## À faire
Selon le texte ci-dessous, pourquoi Agathe Habyarimana a-t-elle été arrêtée dans l'Essonne ? Répondez en une à trois phrases.

## Texte
----
Agathe Habyarimana interpellée en France

La rédaction - 2/03/2010
Image:Agathe Habyarimana interpellée en France

Justice
La veuve Habyarimana va-t-elle être extradée vers Kigali ?

Cinq jours après la visite de Nicolas Sarkozy au Rwanda, Agathe Habyarimana, la veuve du président rwandais assassiné en 1994, a été arrêtée mardi dans l’Essonne où elle réside depuis 12 ans, à la demande de Kigali qui réclame son extradition pour son rôle présumé dans le génocide.

Elle avait été exfiltrée par l’armée française, avec quarantaine de responsables du
parti génocidaire, aux premiers jours du génocide.

Agathe Kanziga, veuve Habyarimana, a été interpellée peu avant huit heures à son domicile de Courcouronnes, dans l’Essonne, sur la base d’un mandat d’arrêt international émis par les autorités rwandaises pour génocide, a-t-on appris de sources proches du dossier.

Kigali l’accuse d’avoir participé à la planification et à l’organisation du génocide. Elle est souvent présentée comme une membre de l’« Akazu », le premier cercle du pouvoir hutu qui a planifié le génocide.
----
## Données enregistrées
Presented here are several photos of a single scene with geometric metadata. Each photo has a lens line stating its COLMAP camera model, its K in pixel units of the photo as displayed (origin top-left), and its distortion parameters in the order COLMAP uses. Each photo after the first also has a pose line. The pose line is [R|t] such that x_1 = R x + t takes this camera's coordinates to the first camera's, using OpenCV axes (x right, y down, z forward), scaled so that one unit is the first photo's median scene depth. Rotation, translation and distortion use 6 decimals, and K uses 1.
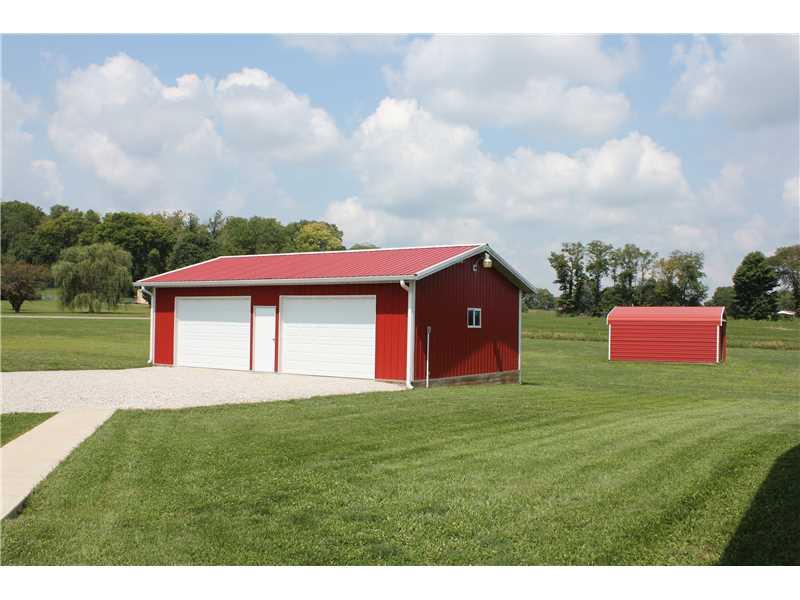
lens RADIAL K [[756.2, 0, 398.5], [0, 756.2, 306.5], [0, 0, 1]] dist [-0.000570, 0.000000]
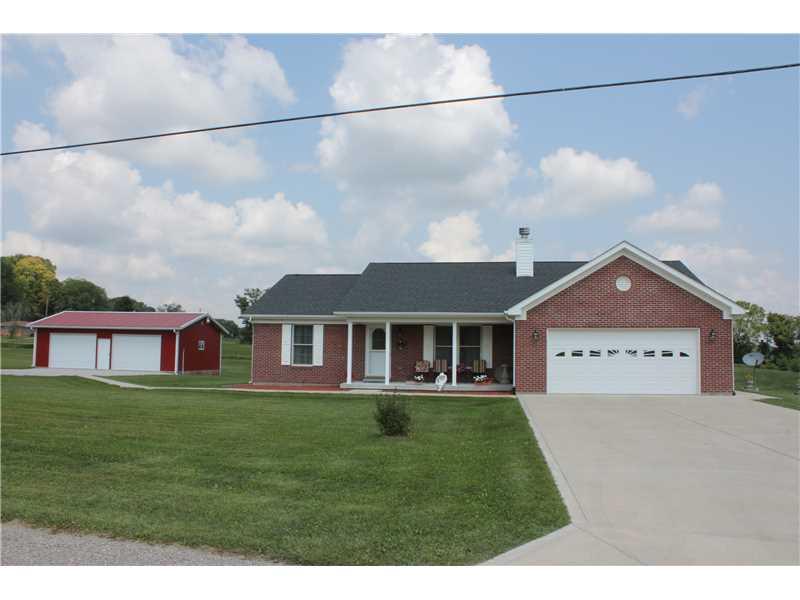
----
## Réponse rédigée
Elle a été arrêtée à la demande de Kigali, qui réclame son extradition pour son rôle présumé dans le génocide. L'interpellation s'est faite sur la base d'un mandat d'arrêt international pour génocide émis par les autorités rwandaises, qui l'accusent d'avoir participé à la planification et à l'organisation du génocide.